The United States and China enter a new cold war: Kemp


LONDON (Reuters) – The abrupt closure of the Chinese consulate in Houston marks the latest incident in a rapidly escalating conflict between China and the United States.

FILE PHOTO: The flags of China, the United States, and the Chinese Communist Party are displayed at a flag stand at the Yiwu Wholesale Market in Yiwu, Zhejiang Province, China, May 10, 2019. REUTERS / Aly Song / File Photo

Future historians will likely focus on 2020 as the point at which the intensification of strategic competition between the United States and China turned into a new cold war.

The two superpowers are now in conflict in multiple geographic theaters (South Asia, Southeast Asia, Australia, Europe, Africa, and Latin America) and multiple vectors (trade, investment, technology, espionage, international institutions, health policy, naval, air power ). , missiles and territorial disputes).

The superpowers have articulated an increasingly long list of complaints and almost no significant interest in common. Both are trying to push third countries into an alliance system that would see the world divided into two decoupled blocks. Red versus blue. With us or against us. Total confrontation. Basically the definition of cold war.

Some policymakers and strategic study analysts still hesitate to employ the concept of the Cold War, distrusting the analogy with the decades-long US / USSR conflict and its implications for medium and long-term international relations.

But there is no doubt that both countries increasingly see and describe the conflict in existential terms. If it looks like a cold war, and it sounds like a cold war, it is probably a cold war, and the concept illuminates more than it hides.

ANCESTORS

The current Cold War between the United States and China has been building for some years, as has the experience of the Cold War between the United States and the USSR, which dates back to 1947, but where the antecedents were evident in the last part of the World War II, when the two countries were still nominally Allied in the United Nations.

For almost a decade, there have been growing complaints about intellectual property theft, trade imbalances, espionage, diplomatic contention and siege, and territorial disputes. So just as the cold war between the United States and the USSR really started much earlier (it was already evident in 1945), the cold war between the United States and China started a long time ago.

But in terms of a point where the intensification of strategic competition becomes an absolute cold conflict, 2020 seems to mark the qualitative and quantitative turning point, and serves as much of a convenient date as 1947.

The coronavirus pandemic and the deepest economic recession for a century have increased tensions, and the conflict has become a central issue in the US presidential election with the top two candidates determined to appear tough on China.

However, like the Cold War between the United States and the USSR, the war between the United States and China is likely to span multiple U.S. administrations and generations of Chinese leaders, with periods of more intense conflict alternating with detente.

The conflict is not personal between the President of the United States, Donald Trump, and the President of China, Xi Jinping. It increasingly encompasses most of the elite groups in both countries.

As patriotic hawks push for a hard line, there is less and less political, diplomatic, and intellectual space for pro-engagement views in the United States or China.

Changes in top leaders on both sides will not necessarily end the conflict, just as the replacement of Truman and Stalin did not end the conflict between the United States and the USSR.

RESOLUTION

Like the cold war between the United States and the USSR, the conflict between the United States and China is likely to continue until the costs become intolerable for one or both parties.

The conflict between the United States and the USSR remained primarily a cold war, with actual military combat limited to proxy wars in developing countries such as Korea, Vietnam, and Afghanistan.

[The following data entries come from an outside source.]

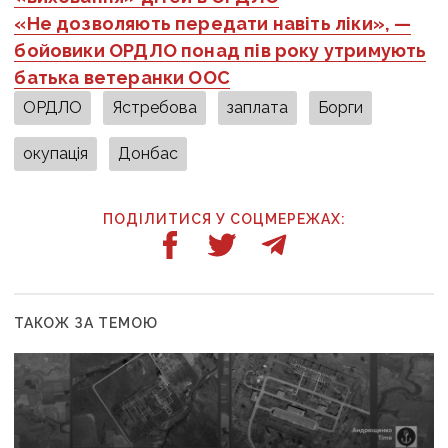
«Не дозволяють передати навіть ліки», —
бойовики ОРДЛО понад пів року утримують
батька ветеранки ООС
ОРДЛО
Ястребова
заплата
Борги
окупація
Донбас
ПОДІЛИТИСЯ У СОЦМЕРЕЖАХ:
ТАКОЖ ЗА ТЕМОЮ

The conflict between the United States and the USSR is often presented as a successful example of managing international tensions.

But at the time it was not obvious that the conflict would remain cold and would not escalate, for example, during the Cuban missile crisis.

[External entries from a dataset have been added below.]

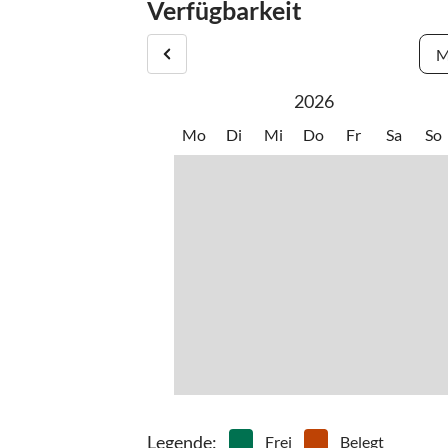
Verfügbarkeit
M
2026
Mo
Di
Mi
Do
Fr
Sa
So
Legende
:
Frei
Belegt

The current conflict between the United States and China is also a classic example of the Thucydides trap, where a rising power (ancient Athens and modern China) challenges the current one (Sparta now the United States).

History suggests that such conflicts often end in an involuntary but real military confrontation, such as the one between Britain and Germany in the early 1900s (“Destined for war: Can the United States and China escape the trap of Thucydides? “Allison, 2017).

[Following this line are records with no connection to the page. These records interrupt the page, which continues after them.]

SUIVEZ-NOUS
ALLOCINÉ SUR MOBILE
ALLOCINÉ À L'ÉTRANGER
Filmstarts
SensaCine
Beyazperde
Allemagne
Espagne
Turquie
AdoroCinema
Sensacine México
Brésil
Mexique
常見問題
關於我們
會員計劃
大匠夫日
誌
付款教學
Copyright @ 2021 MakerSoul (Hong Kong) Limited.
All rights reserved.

Beyond the economic conflict, there is a long list of potential hotspots that could spark real fighting, including Taiwan and the South China Sea.

Some cold warriors on both sides welcome the “strategic clarity” of more open competition and conflict between the United States and China.

A Manichean conflict between two blocks, economically and diplomatically decoupled, offers a tantalizing repetition of the great conflict of the second half of the 20th century, which ended with the triumph of the United States and the disintegration of the Soviet Union.

But that conflict dominated global politics for four decades, and the end result was not obvious in the 1960s and 1970s.

There is no guarantee that the Cold War between the United States and China will follow the same trajectory or end in the same way.

Proponents of a confrontational approach between the two superpowers must be careful what they wish for.

(The opinions expressed here are those of the author, Reuters columnist)

Edition by Elaine Hardcastle

Our Standards:Thomson Reuters Trust Principles.